Posted by: robert at November 19, 2002 11:19 AM
Thought I would chime in... WOW lots of people posting using OSX.2.2 good to see. ( I am using 10.2 running Chimera .6 ) I just joined Costco but I haven't been on a weekend.
Cheers
Posted by: Mason at November 19, 2002 12:34 PM
Yes, even Costco has its place--I found a wireless D-Link gateway there for $99! I'm so there. Cheaper than anything online I've seen.
I want one of those giant mayo jars! Cool! I promise I'm not as consumptionalist as I sound...it just overpowers rationality when you enter The Maw of Costco. Hey, they do have great hot dogs!
They also have like 3-foot long salmon sometimes. I go just to look.
Posted by: Allan W. at November 19, 2002 4:42 PM
Trader Joe's rules! I just moved out east (to Cambridge, MA) from the LA area, and am glad to see that there are some Trader Joe's around...unfortunately, they're all quite far away from the T. Alas, that's about the only thing I miss from LA.
Posted by: Nick at November 20, 2002 1:58 PM
SUVS? Duh, you have to drive one of those to fit all the over-sized bulk containers of pretzels, ketchup, Cheer, and boxes of Milano cookies. Of course I don't have a SUV, so it means filling the entire back seat and front of my Beretta. Oh yeah, don't forget the paper towels and toilet paper!
Posted by: Chris at November 20, 2002 8:01 PM
Canadian comedian DJ McCarthy has this to say about Costco:
"It's the only place in the world where you can buy 96 rolls of toilet paper at once. I mean, if you need 96 rolls of toilet paper, should you be shopping?

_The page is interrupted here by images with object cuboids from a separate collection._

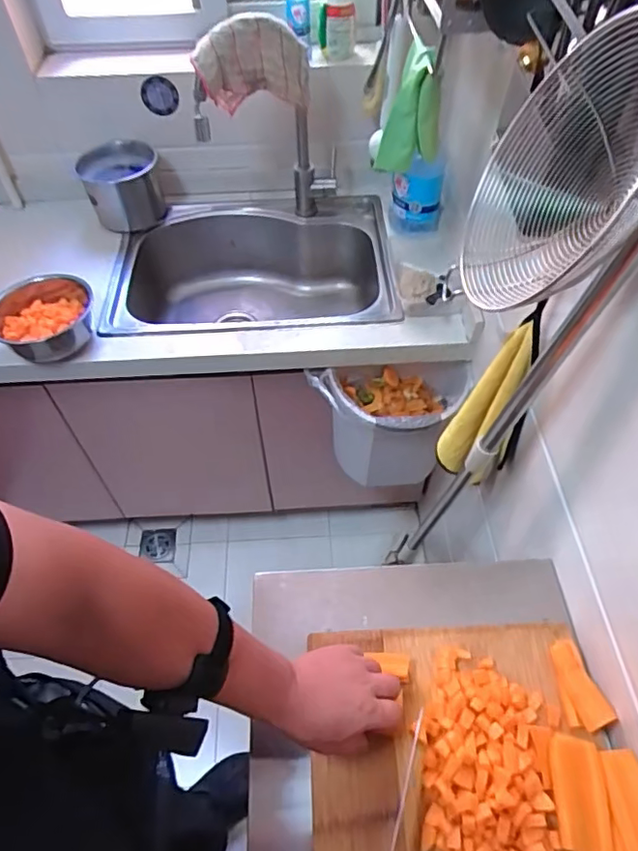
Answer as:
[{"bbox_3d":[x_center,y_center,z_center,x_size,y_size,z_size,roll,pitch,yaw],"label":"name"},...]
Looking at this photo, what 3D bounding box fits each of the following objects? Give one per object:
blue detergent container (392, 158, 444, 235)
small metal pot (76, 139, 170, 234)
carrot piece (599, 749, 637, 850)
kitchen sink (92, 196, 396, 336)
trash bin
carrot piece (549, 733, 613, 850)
[{"bbox_3d":[0.202,-0.464,1.152,0.097,0.151,0.066,1,53,2],"label":"blue detergent container"},{"bbox_3d":[-0.428,-0.524,1.222,0.153,0.154,0.181,-19,55,-13],"label":"small metal pot"},{"bbox_3d":[0.308,0.372,0.541,0.041,0.006,0.096,-17,52,15],"label":"carrot piece"},{"bbox_3d":[-0.142,-0.292,1.232,0.576,0.228,0.402,-3,53,-1],"label":"kitchen sink"},{"bbox_3d":[0.144,0.009,1.125,0.291,0.254,0.146,-4,53,-2],"label":"trash bin"},{"bbox_3d":[0.261,0.369,0.557,0.049,0.007,0.101,3,53,4],"label":"carrot piece"}]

"I can get 15-pound bags of M&Ms....and a canoe! .... so I can portage right outta there.... in my diabetic coma!...."
Posted by: AJ Kandy at November 21, 2002 9:17 AM
It's good to know I'm not alone in my mixed emotions about Costco. I am planning to go there this weekend, and I am looking forward to replenishing my bare cupboards (and getting 44 lbs. of dog food for even cheaper than usual because they sent me a coupon.) We have gotten some really great deals there (we use the industrial strength steel shelves on wheels as our entertainment center, and not only can we roll it around to suit our whims, but it cost less than the much smaller, non-rollable unit we got at the Container Store.) The biggest challenge to my sanity down here in Miami is not just the volume of the crowds, but that 99% of these people do not speak English and they bring their entire extended families to the store with them. I don't know why people are always coming up to me to ask me questions - presumably about the location of merchandise - in a language I don't speak. The last time I went, I decided I wouldn't go back without wearing a t-shirt with "NO HABLA ESPANOL" on it. I never did get around to making that, but my experiences in the rest of the city have taught me that saying "I don't speak your language" (or anything else in English, for that matter) will have the desired effect of being left alone. I wish I didn't love their ginger soy dressing (and the new Asian Caesar one) so much, and I just can't pass up their organic lettuce packs that are at least 50% cheaper than anywhere else. They have this 3-pack of linen/room spray that we use to deoderize rooms made stinky by our 2 kittens and 1 big dog, and I'm planning to save a bundle on the Aveeno body lotion this time around. They have the best disposable latex gloves around (great for a multitude of messy projects), and the Michael Angelo pasta sauce is really great - it's the only sauce of its kind I can buy in bulk that is made from actual tomatoes instead of some puree. When we were eating more meat, I found that their pork chops were fabulous - thick and not fatty at all - and their pork tenderloins are half the price than at Publix. I heard that Julia Child gets all her meat at Costco - I don't know if that's true, but if it is, I bet she doesn't go there on the weekends.